Yeah, so recurring revenue growth in the quarter was 5.5% that we talked about in the opening remarks, and we talked about it being at 4% on an organic basis, getting one from the former acquisition. I think I'm answering your question.
Okay. Maybe I can take it offline.
It's fine. I'm good. Thank you.
We have no further questions at this time. This will conclude our question and answer session. I'll now turn the call back to Jim Hannon for closing remarks.
Hi, are we connected?
Yes, you are connected.
Okay, great.
Sorry, Richard was asking a question.
Yeah, I'm not sure, Richard, if you heard my answer or not. I was just, you know, as we said in the prepared remarks, recurring revenue did grow 5.5% in the quarter with your question was on the organic growth. It's 4% on an organic basis, so you're getting about a point and a half lift from the former acquisition. I think it's important to note in there, though, that Argus and VMS revenue performance was pretty resilient in the quarter. We did get a moderation in that growth rate as related to the data solutions piece. So, to answer your question, five and a half, all in, 4% organic.
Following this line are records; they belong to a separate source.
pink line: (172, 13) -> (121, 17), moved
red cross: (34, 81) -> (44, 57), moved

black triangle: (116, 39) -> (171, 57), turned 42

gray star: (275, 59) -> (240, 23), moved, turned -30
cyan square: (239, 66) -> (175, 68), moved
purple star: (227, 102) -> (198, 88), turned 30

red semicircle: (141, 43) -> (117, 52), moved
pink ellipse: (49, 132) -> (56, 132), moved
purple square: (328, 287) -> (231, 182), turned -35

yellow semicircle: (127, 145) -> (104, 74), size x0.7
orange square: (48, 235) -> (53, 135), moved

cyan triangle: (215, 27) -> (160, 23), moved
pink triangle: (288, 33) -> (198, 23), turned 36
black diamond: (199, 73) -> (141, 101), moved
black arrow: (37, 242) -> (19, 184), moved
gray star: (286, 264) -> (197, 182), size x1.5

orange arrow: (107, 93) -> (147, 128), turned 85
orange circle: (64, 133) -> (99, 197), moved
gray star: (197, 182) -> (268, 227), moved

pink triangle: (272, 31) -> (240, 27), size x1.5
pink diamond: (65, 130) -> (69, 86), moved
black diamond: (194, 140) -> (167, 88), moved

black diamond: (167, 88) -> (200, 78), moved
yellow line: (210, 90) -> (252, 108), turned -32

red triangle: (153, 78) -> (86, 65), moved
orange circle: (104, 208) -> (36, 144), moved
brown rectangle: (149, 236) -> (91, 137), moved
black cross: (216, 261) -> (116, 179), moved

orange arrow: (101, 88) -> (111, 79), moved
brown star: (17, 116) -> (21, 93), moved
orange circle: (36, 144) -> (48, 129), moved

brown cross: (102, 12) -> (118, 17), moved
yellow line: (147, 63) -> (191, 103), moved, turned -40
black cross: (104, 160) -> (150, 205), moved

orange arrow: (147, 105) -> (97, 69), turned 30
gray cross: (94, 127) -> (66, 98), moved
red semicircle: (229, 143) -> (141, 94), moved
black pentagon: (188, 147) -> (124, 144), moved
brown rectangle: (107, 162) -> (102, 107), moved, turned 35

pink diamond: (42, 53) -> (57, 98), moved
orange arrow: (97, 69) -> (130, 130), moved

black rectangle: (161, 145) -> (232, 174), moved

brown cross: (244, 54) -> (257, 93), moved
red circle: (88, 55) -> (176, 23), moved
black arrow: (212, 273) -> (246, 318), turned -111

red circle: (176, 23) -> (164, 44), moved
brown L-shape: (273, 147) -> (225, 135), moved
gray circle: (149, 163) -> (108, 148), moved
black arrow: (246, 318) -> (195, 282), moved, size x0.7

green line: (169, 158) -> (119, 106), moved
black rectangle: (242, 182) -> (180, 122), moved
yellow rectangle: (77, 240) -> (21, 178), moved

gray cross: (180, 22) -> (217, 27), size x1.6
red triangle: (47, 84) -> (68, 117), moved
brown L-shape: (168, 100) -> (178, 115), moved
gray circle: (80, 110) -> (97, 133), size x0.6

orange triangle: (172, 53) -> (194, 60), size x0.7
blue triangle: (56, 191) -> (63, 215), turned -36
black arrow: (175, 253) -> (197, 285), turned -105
We have no further questions at this time.
with that i will now turn the call back to jim hannon for any closing remarks all right um so i i just want to reiterate to everyone uh well sorry for that drop we don't know what happened there um but um this is uh when we when we gave the guidance for 2020 for 2026 and and the path there um again we knew that we were going to be shifting some revenues out of 24 to 25. So we feel good about our, our paths in 25 and 26. Um, feel like we're going into those quarters with a lot of tailwind. Uh, we should have a much more favorable economic environment. Hopefully just, uh, just the global macros of, of other social drivers there will be okay. Um, and, uh, There's a lot of elements that support that 26 growth rate that we've put out there. So appreciate everyone being on the call and look forward to the one-on-ones. Thank you.
This will conclude today's conference call. Thank you all for your participation. You may now disconnect.